I believe I can determine the size of the windows on BRIDGE before hitting the
generic PCI code.  The bridge_probe() function calls register_pci_controller()
at the very bottom, even in the current mainline file (pci-ip27.c), after it's
twiddled a number of BRIDGE register bits.  I'll first have to try and
understand the 'pre_enable' code from the IP30 patch that changes the window
mappings in ip30-bridge.c, then find a way to move that code to execute earlier
before any of the generic PCI code, since it contains some of the logic to size
out the window mappings.

I'll see about getting it to work on IP30 (Octane) first, because all three
window spaces are available without any special magic.  That way, I'll know
what can be done in the generic BRIDGE driver and what needs to happen in
platform-specific files.  That'll make figuring out the IP27 logic a lot
easier....I hope.


>> This is what IP27 calls "big windows", of which there are seven
>> entries maximum, on 512MB boundaries, per HUB chip.  However, only
>> six entries are available because one IOTTE is used to handle a
>> known hardware bug on early HUB revisions, leaving only six left.
>>
>> As such, the additional window information will go into the
>> machine-specific BRIDGE glue drivers (ip30-bridge.c or
>> ip27-bridge.c).
>>
>> Sound sane?
> 
> Do you need to allocate the big windows based on what PCI devices you
> find?  If so, that is going to be a hard problem.

I believe so.  The IOTTE stuff in the HUB ASIC on IP27 appears to behave like
an extremely simplified TLB, and once you work out how much space a given PCI
device needs, then you can calculate out the matching Crosstalk address, and
you write that to an unused IOTTE slot.  It doesn't have to be accurate -- each
IOTTE entry needs to be aligned on a 512MB boundary, so once you've set up a
mapping, if another PCI device (or BAR?) needs a Crosstalk address within an
already-mapped boundary, you just point it to the existing IOTTE entry that
matches.

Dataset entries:
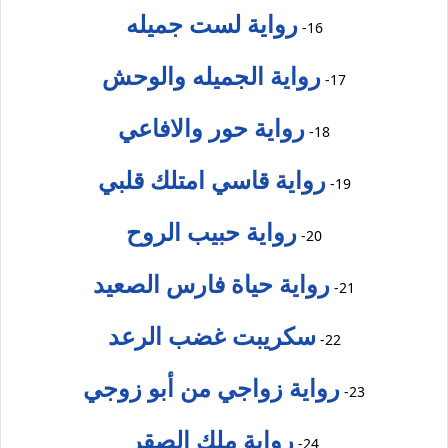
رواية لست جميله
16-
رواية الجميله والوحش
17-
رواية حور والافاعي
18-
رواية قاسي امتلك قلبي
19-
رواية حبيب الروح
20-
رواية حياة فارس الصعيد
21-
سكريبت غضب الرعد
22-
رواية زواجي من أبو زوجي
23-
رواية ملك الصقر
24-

...

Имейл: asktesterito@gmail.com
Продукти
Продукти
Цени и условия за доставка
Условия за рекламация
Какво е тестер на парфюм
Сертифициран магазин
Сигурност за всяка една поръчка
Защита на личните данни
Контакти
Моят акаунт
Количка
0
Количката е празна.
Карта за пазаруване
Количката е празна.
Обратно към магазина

▶ [Prompt]:
Pick up the forum post on BRIDGE windows and IOTTE mappings right after its last sentence and keep writing it in the same voice.

▶ [Output]:
That's my understanding anyways after looking at really old IA64 code in 2.5.70
that used virtually the same hardware when SGI was bringing up the Altix
platform.  Specifically, hub_piomap_alloc() on Line 117 in
Linux-2.5.70/arch/ia64/sn/io/io.c:
https://git.linux-mips.org/cgit/ralf/linux.git/tree/arch/ia64/sn/io/io.c?h=linux-2.5.70

So I just need to make sure all of this happens during the initial
bridge_probe() function, so that everything is ready before calling
register_pci_controller().  We'll find out!


>>> PCIe functions have 4K of config space each, so a 0x1000 offset
>>> makes sense.  Whether a platform can access all of it is a
>>> separate question.
>>
>> No need to worry about PCIe on this platform.  You're talking about
>> 15+-year old hardware that was built to last.  I believe SGI only
>> implemented up to PCI 2.1 in the BRIDGE and XBRIDGE ASICs.  It's
>> possible the PIC ASIC might do 2.2 or 3.0.  But I don't have to
>> worry about PIC for a good while, as that's only found in the
>> IP35-class of hardware (Origin 300/350/3000, Fuel, Tezro, Onyx4,
>> etc).  We need fully-working IP27 and IP30 first, because much of
>> the working logic can then be re-purposed for bringing up IP35
>> hardware.  Especially since IA64 did a lot of the work already for
>> the Altix systems, which is just IP35 with an IA64 CPU, but I
>> digress...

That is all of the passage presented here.